After spending the last month reacting to some remarkable system failures at a very visible client, I've convinced the CTO to give me some elbow room to come up with the strawman of an automation framework for the core components of our system.  I described my initial goal to be able to drive the brains of our product without having to have the entire body attached, so we can start automating load- and performance-testing.  I didn't share my secondary goals - to be able to define automated regression tests and user acceptance scenarios that can be run against the system, which I think will do wonders for our feature planning and entomology.

At the moment, doing any kind of testing is a hassle.  Nothing can be automated to behave deterministically, everything is either manual or random behavior (which can be good for burn-in, but doesn't do much for testing scenarios), and doing things manual is to slow to cover much ground past "yep, it starts, ship it!"

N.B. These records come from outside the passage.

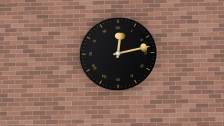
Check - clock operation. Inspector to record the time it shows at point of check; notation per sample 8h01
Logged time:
12h13
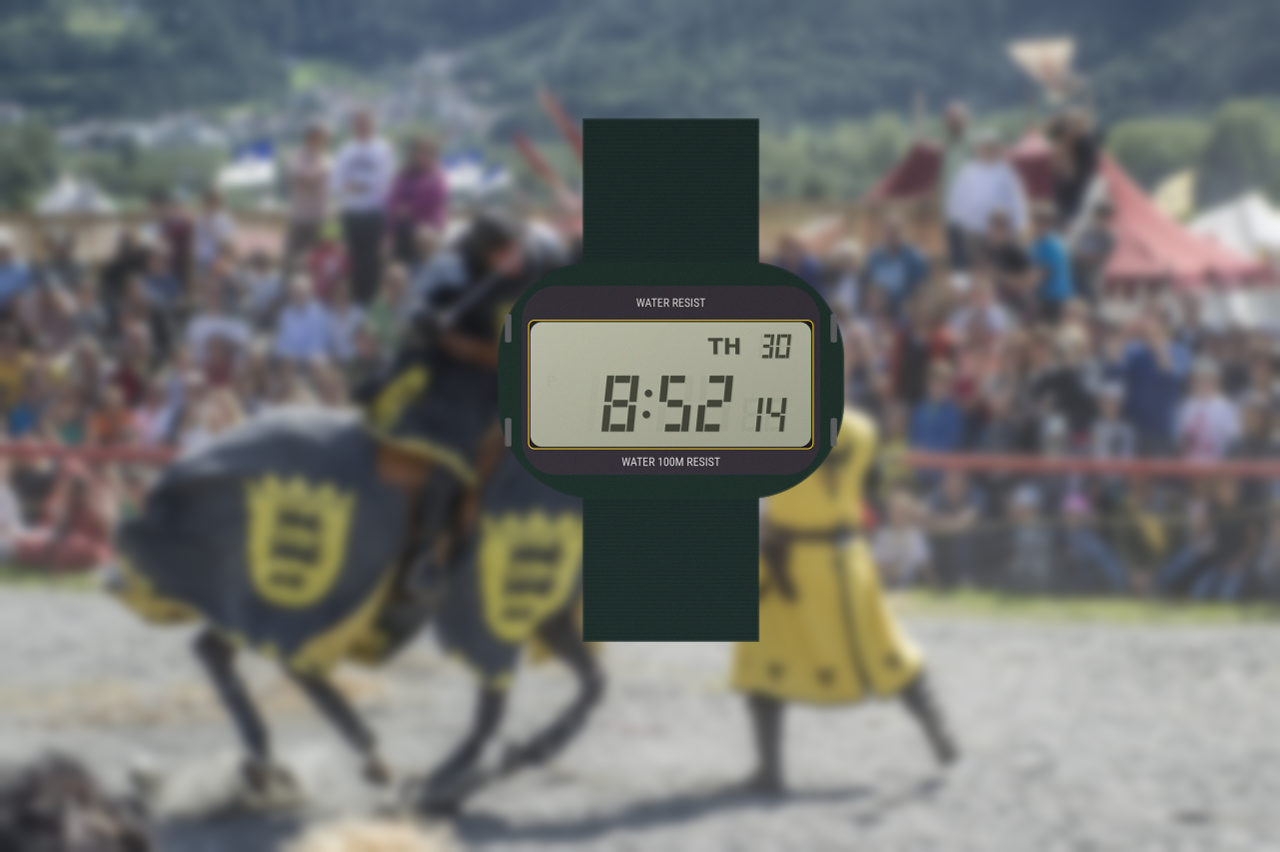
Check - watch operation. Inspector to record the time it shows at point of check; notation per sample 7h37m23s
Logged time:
8h52m14s
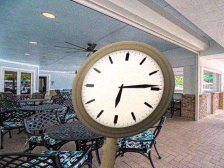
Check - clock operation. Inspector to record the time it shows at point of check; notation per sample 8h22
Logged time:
6h14
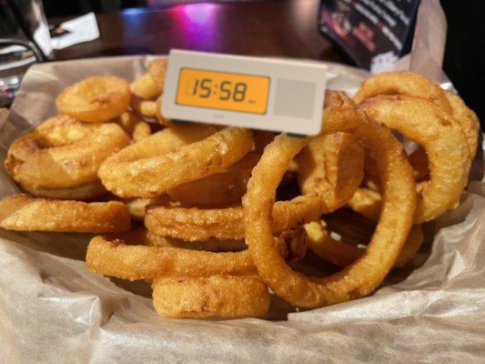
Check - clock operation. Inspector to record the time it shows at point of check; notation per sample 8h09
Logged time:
15h58
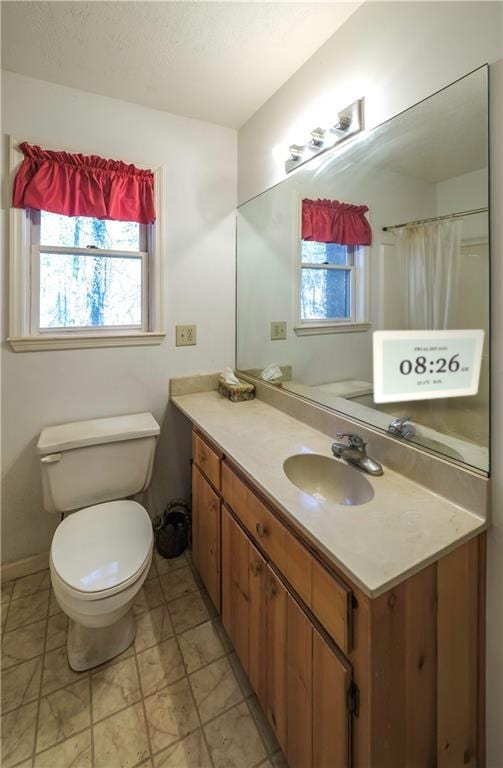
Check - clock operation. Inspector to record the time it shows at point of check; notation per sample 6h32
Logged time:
8h26
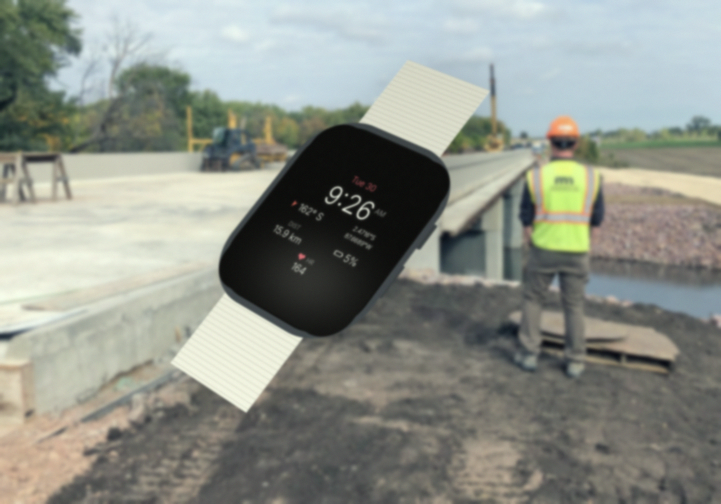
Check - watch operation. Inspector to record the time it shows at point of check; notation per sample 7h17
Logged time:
9h26
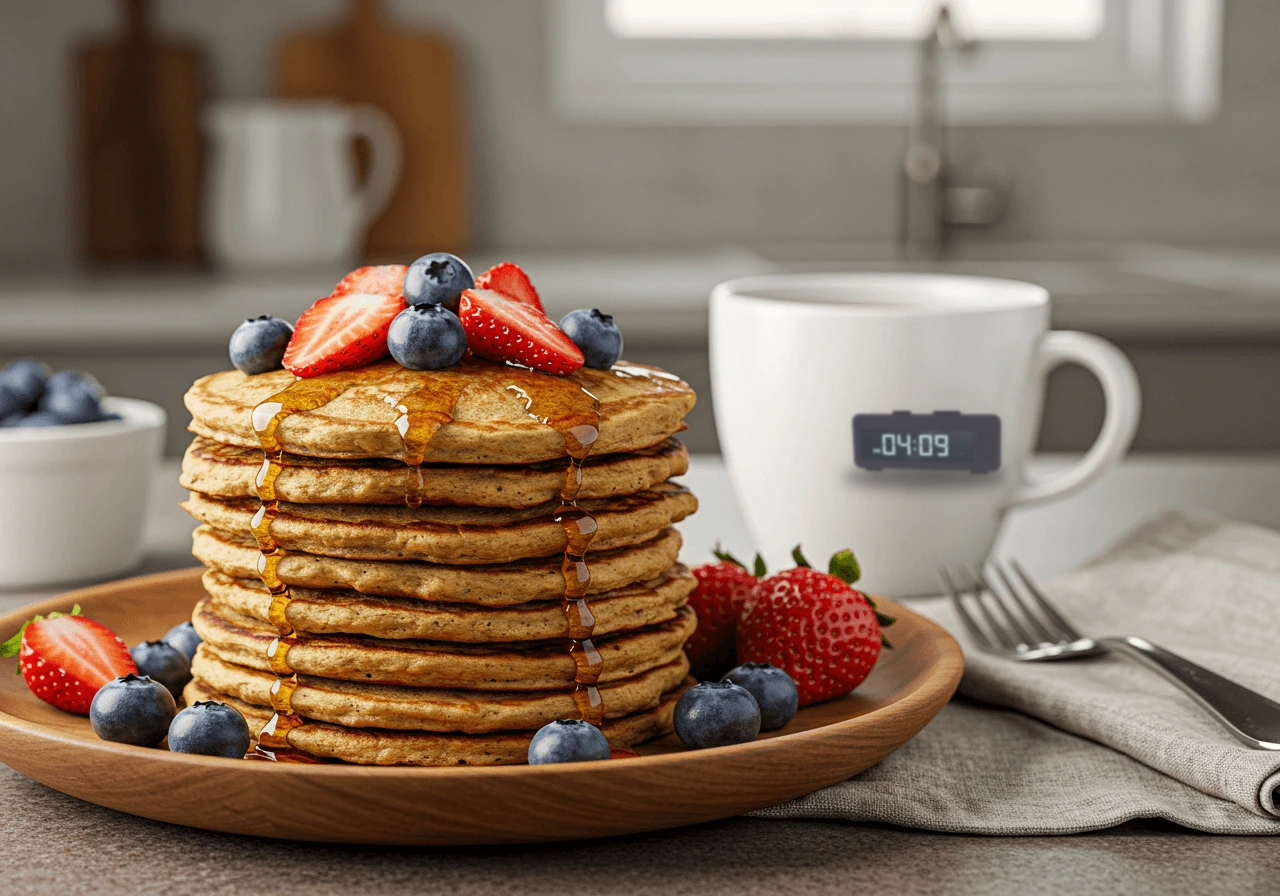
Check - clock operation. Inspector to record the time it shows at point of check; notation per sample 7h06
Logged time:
4h09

The system has the complexity of an enterprise architecture, along with:

  • no standard messaging, communication layer, or service bus - instead we have raw sockets, Remoting, some of it stateless, some of it stateful, some of it persistent, some of it not;
  • numerous pieces of proprietary hardware that are expensive in both dollars and space;
  • deep assumptions about the physical environment, such as every client having a NIC card, to the point that most components won't work outside of the normal production environment;
  • system configuration that is splattered across devices, files, databases, and AD;
  • a codebase that is closed for extension.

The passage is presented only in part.